Aber wie soll dieser Erfolg aussehen? Wie könnten wir ihn begreifen, selbst wenn er da wäre? Wir fühlen es, wir fühlen uns dann gut. Aber können wir das nicht jetzt schon? Wieso auf das Ende der Geschichte warten, wenn wir uns auch heute schon gut fühlen können? Ich fühle mich gut, wenn ich einem Menschen helfe, einem hungernden Kind Essen und Obdach gebe, soweit es in meinen Möglichkeiten steht, einen Menschen heile, einen Waldspaziergang mache, ein leckeres Gericht koche und am besten noch mit anderen den Genuss teile und ja ich fühle mich gut, wenn ich den Fluss neben meinem Haus sauber halte und meine Brotkrümel mit den Vögeln teile; wenn ich mit meinen Mitmenschen nur soviel Kohle abbaue, wie die Erde angemessen unserer Not verkraften kann, nur soviel Wald abholze, wie nachwachsen kann, nur so viele Rinder halte, wie ich mit tierwürdigen Mitteln kümmern und die der Boden verkraften kann.
Es mag das uns übersteigende Prinzip geben und die Beobachtung, dass ich und viele andere Menschen sich gut fühlen bei Handlungen, die nicht auf Zerstörung, nicht auf Trennung, Gewalt oder Rücksichtslosigkeit basieren, lässt in ihm eine Vernunft, einen Weltgeist vermuten.
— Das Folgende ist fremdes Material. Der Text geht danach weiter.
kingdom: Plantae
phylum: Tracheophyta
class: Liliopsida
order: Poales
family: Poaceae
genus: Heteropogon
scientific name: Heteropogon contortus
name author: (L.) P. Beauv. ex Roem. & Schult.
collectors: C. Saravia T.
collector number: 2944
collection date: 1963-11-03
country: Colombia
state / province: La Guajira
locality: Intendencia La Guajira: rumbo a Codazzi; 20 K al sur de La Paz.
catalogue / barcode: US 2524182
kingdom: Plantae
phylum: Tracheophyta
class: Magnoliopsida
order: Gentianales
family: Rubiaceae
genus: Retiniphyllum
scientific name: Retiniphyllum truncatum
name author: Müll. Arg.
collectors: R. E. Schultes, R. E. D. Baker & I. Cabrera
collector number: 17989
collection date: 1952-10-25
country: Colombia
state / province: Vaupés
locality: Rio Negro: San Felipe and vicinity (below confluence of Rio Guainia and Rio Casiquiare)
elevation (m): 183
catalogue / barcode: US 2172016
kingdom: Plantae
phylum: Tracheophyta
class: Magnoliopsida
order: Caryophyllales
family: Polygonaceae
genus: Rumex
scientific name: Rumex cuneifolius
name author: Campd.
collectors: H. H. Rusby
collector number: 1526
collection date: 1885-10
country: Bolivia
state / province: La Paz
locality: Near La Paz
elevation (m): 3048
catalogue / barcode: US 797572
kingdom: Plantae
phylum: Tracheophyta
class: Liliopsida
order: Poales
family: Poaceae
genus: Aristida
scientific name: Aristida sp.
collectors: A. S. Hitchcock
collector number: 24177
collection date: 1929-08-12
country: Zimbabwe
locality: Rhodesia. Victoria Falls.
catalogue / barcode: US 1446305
Aber was nützt jegliche Spekulation darüber, wo diese hinwill oder was dieser letztlich ist? Sie scheint mir nur gefährlich und abzulenken, von dieser so wichtigen Erkenntnis: Ich selbst bin verantwortlich für mein Leben und habe es in der eigenen Hand, mein Handeln, meine Praxis so zu entwickeln, dass es sich für mich gut anfühlt, dass ich mich selbst gut nenne. Und etwas, das gut werden kann, das kann unmöglich seinem Wesen nach schlecht sein. Alles Gewesene kann bejaht werden, die Welt kann nicht gerettet werden, weil sie gut ist und im Werden liegt es an mir, die Handlungen zu finden, die sich gut anfühlen, die ich Kraft all meines Wesens bejahen kann. Aber wie schwer wird es sein, solch eine Praxis auf der verunsicherten Seele und dem verführten Leib des Menschen zu errichten? Ein jeder ist sich sein eigenes Lebenswerk, also auf, geh es an, vergeude keinen Moment und schaffe! Gehe die schwerste Aufgabe an, die es gibt und schaffe dich selbst! Schaffe dich selbst, indem du die Handlungsgedanken folgst, die du Kraft deines ganzen Wesen bejahen kannst.
Die Welt muss nicht gerettet werden, ich muss mich selbst erschaffen.